I’m trying to obtain the cookies of some web pages. I created a Node.js script using Puppeteer to load the page, interact with it, and then save the cookies in a file.
When I run this directly in my machine, even in headless, it works. But when I dockerize it, it does not work for some pages. For example, it worked with Google but not RentalCars.
Since all together is a bit of code, I attach some gists with the minimal reproducible example.
Node.js code
https://gist.github.com/omirobarcelo/a459f1b4fa6b47b6fb351eba477564fe
Dockerfile
https://gist.github.com/omirobarcelo/e2f94ac55a2157b6cfeefdf79d6df4ef
Docker Compose
https://gist.github.com/omirobarcelo/d9c42be9172f0152134ff6402bfd25d4
This example tries to load the page, resolves captchas if there are any, rejects cookies, waits for an arbitrary selector (an input field), and saves the page cookies into a file.
We are also using the packages "puppeteer-extra", "puppeteer-extra-plugin-recaptcha", and "puppeteer-extra-plugin-stealth".
If I try with https://google.com, it works when I run the code directly in my machine in headless mode and when I dockerize it. But if I try https://www.rentalcars.com, it works when I run the code directly in my machine in headless mode, but when I dockerize it the page never fully loads, so I cannot resolve captchas or even get the contents of the page through page.content()
, it ends up failing with a ProtocolError: Runtime.callFunctionOn timed out
.
In some occasions I see that some network requests do not complete, but it is not consistent. As in some times the GTM scripts loads and other times not. It seems in general it has trouble with JavaScript files.
It is worth noting that the main cookie to obtain is a Reese84, used for fingerprinting.
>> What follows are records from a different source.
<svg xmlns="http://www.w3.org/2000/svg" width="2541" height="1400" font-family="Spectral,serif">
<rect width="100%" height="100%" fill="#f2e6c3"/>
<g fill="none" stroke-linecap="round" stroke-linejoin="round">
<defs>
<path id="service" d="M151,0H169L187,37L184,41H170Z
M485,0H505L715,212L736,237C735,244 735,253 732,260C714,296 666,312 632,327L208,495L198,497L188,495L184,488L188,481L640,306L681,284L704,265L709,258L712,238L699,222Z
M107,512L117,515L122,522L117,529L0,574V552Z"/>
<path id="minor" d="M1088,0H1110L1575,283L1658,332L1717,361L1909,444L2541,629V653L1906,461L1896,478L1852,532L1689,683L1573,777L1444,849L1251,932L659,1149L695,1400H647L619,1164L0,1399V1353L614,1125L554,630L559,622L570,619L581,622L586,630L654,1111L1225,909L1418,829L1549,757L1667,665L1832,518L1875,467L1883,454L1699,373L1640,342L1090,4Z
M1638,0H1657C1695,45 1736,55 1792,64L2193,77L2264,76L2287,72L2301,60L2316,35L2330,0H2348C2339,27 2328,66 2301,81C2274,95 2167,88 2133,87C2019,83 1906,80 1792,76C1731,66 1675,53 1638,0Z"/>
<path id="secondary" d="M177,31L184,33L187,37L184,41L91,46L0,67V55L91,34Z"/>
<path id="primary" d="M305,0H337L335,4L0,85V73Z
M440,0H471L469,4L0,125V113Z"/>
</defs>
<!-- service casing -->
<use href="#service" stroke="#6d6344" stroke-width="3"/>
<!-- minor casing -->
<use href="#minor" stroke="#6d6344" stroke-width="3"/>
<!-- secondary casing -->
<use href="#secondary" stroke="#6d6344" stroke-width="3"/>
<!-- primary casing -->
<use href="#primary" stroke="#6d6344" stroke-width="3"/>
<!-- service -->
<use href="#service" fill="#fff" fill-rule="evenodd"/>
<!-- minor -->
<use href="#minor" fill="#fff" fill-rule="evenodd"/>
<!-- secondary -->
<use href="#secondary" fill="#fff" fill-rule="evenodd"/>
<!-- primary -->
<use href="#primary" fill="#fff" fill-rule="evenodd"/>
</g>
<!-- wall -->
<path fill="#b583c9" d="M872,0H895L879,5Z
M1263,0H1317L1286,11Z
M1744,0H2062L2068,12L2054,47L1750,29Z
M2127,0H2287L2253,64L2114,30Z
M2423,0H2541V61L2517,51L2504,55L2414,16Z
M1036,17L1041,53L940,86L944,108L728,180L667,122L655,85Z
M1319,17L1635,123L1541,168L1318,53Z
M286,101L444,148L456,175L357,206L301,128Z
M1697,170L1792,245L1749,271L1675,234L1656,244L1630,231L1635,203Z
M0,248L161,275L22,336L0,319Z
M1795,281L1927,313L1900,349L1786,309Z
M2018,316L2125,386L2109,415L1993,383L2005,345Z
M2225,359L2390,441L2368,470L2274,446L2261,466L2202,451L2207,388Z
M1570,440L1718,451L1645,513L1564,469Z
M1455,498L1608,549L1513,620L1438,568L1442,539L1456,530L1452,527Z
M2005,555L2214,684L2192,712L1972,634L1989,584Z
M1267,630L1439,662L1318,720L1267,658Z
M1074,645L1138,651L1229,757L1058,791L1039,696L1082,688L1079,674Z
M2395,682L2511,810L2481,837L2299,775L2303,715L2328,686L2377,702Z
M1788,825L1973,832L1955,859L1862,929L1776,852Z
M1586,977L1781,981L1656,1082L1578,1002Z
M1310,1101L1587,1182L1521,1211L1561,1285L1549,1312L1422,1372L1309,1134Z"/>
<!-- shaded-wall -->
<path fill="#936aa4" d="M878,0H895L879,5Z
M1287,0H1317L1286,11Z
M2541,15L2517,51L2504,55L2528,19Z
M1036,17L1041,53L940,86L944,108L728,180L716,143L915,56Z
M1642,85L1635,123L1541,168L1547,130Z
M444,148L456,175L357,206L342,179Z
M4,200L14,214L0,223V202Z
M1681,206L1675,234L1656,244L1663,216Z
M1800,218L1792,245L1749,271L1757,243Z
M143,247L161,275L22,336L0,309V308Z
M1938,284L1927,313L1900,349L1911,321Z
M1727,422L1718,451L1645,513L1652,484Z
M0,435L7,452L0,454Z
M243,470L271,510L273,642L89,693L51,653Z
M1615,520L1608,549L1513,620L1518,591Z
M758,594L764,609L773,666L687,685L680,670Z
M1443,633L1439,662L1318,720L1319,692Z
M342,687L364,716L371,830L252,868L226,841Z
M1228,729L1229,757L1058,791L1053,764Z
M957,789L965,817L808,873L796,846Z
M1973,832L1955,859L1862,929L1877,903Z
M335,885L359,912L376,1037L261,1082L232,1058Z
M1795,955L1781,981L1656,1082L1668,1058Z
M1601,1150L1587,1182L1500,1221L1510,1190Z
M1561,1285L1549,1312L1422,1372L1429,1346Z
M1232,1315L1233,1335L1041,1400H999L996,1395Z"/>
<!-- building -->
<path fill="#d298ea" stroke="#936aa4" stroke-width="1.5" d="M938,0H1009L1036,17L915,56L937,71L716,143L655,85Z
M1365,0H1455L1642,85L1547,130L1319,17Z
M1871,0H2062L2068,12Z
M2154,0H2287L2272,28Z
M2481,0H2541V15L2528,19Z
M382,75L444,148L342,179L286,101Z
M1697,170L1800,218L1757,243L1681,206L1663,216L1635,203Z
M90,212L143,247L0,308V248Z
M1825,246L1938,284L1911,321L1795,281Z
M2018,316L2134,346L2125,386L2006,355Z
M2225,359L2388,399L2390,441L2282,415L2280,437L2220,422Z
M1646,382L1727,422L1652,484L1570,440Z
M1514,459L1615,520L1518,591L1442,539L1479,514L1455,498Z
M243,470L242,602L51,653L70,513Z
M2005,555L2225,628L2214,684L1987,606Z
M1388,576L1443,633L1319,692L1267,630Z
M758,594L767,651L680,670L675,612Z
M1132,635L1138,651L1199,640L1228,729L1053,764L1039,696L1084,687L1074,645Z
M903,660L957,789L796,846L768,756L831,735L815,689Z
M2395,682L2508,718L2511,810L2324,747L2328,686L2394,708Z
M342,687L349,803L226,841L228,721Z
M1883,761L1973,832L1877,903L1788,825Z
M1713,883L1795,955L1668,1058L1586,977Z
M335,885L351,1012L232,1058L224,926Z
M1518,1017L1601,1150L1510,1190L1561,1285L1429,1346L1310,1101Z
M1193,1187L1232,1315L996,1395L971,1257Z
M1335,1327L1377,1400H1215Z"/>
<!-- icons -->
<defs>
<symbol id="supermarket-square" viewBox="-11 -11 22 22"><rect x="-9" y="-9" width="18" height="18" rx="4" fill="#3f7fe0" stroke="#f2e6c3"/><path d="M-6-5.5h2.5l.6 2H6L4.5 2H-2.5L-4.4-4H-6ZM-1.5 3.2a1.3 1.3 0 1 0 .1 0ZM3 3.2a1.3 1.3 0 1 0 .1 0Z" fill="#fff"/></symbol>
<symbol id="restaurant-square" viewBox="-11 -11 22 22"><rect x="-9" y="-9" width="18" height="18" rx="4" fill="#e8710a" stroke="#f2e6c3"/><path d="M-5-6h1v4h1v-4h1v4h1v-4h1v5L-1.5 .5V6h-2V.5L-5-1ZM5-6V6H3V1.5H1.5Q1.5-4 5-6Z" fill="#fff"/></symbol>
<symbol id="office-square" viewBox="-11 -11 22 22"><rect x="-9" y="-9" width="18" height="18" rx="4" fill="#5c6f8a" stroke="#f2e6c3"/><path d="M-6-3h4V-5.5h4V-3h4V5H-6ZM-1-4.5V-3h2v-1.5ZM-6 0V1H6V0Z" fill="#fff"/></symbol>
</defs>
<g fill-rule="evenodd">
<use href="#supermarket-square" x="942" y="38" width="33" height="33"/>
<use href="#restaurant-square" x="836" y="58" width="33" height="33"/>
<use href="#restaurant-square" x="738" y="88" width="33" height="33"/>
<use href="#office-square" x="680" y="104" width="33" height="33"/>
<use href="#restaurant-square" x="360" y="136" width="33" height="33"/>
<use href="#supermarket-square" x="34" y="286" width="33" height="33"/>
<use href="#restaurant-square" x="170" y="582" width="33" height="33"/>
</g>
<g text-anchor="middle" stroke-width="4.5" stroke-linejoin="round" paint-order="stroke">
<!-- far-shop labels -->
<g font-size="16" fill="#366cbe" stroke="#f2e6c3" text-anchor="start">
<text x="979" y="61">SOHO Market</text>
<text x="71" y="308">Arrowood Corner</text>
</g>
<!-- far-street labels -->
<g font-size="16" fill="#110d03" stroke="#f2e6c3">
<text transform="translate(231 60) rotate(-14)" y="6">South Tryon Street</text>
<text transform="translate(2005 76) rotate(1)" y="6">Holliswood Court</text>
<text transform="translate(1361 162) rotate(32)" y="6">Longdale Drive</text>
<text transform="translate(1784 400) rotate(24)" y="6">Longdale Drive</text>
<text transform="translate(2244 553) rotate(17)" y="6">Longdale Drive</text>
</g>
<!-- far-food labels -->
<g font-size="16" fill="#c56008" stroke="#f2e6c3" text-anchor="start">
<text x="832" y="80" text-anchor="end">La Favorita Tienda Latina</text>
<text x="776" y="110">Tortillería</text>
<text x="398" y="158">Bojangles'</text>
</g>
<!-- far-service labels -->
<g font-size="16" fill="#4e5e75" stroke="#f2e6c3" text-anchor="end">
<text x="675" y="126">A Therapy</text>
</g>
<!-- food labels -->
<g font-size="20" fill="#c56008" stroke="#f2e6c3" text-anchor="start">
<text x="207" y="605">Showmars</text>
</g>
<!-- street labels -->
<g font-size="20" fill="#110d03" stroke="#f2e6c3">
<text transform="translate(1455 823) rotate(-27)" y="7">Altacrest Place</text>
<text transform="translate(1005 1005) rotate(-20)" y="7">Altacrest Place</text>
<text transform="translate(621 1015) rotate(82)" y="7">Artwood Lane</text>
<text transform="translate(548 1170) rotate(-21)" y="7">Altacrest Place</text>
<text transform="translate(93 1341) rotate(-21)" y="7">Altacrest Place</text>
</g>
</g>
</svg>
I do not know if that could be the problem, or maybe I am missing some libraries required for it in the Docker installation. I checked and all the packages mentioned in here and here are installed in the Dockerfile.
These are the versions used:
- Puppeteer: 22.15.0
- Node: 20.13.0
- npm: 10.5.2
- OS: macOS M3
Any help or guidance on maybe if some packages are missing in the Docker install would be greatly appreciated.
EDIT1: I tried updating the navigation to
await page.goto(url, {
waitUntil: 'networkidle2',
});
And it failed with TimeoutError: Navigation timeout of 120000 ms exceeded
.
2
Answers
it happened with me when i used node:alpine baseImage
what worked for me was using node:slim as baseImage which ubuntu distribution, try following
I’m encountering the same issue as others where my Angular application takes up to 5 minutes to load when generating a PDF using either Puppeteer or Playwright. The problem seems to be related to the main.js file of my frontend application, as it is the only file that takes a long time to load.
I initially thought it could be related to the Docker image I was using. When I used my local Docker image, I was able to generate the PDF successfully. However, when I deployed the image to Rancher, the PDF generation failed, and it took up to 5 minutes to load the main.js file.
I’ve tried various solutions, including switching to the Node Slim image and alternating between Puppeteer and Playwright, but neither solution resolved the issue.
Has anyone encountered this problem or know what could be causing the long load time for main.js when generating the PDF, specifically in the Rancher environment?
Any insights or suggestions would be greatly appreciated!